A free trade agreement for green technology under the auspices of the World Trade Organization similar to the Information Technology Agreement (1996), which increased productivity and created jobs all over the world, would go a long way to solve the problem, the scholars argue. This would require three pillars including free global trade in green-tech products, investment in environmental industries, and a robust policy of immigration of skilled workers.
To solve the climate crisis, they argue that the world needs another Operation Warp Speed, which in a short time of 18 months created Covid-19 vaccines. In the new incarnation of OWS, countries would purchase the most promising technologies for carbon capture, grid digitization, and electrification from anywhere regardless of the origin. The eminent scholars use the Apple smartphone as a metaphor: designed in America, manufactured in Taiwan, and assembled in China.

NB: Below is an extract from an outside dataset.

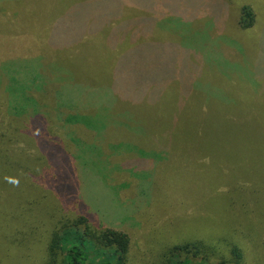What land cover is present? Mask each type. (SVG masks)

Their classical argument for the globalization of climate technology based on IAT and Operation Warp Speed model does not consider the changed geopolitical situation: the China-Russia alliance to replace the liberal world order with their authoritarian model and the West’s determined multi-dimensional response, diplomatic, technological, commercial, to meet their challenge, nay, to stop them. The Apple smartphone supply-chain production model is dead as the dodo.
But how ironic! While thousands and thousands of immigrants are waiting and perishing on the southern border, the scholars’ attention is focused on skilled immigrants from the rest of the world, who would generate patentable ideas and technologies for America rather than proposing a program for upskilling American workers. That’s why it’s so important that business schools must train budding business leaders and corporate Americans in geopolitics.
But the global youth too is watching and acting. The relentless campaign spearheaded by environmental activist Greta Thunberg and other activists, confronting world leaders for addressing and mitigating climate crisis, along with myriad legal challenges, has opened another path for climate justice. Vanuatu’s Pacific Islands Students Fighting Change took a lead role in moving the UN resolution for the International Court of Justice. In Canada, several youth organizations have filed court cases claiming that their futures are in jeopardy by the climate crisis and the government’s inaction. But here’s the rub: In spite of consistently high levels of confidence in scientific research, and in spite of frightening visuals of droughts, tornado destructions, and burning forests, the impact of climate change does not give a feeling of near-death immediacy. There cannot be an Operation Warp Speed action against the climate crisis.
A new climate narrative that fires up youth environmental activism, myriad high stake climate injury court cases, investments in new climate technologies that create business opportunities, as Professors Slaughter and Hanson argue, and most importantly, political commitment from global leaders would bring about slow mitigation of climate crisis.
Dr Narain Batra teaches at Norwich University Graduate College.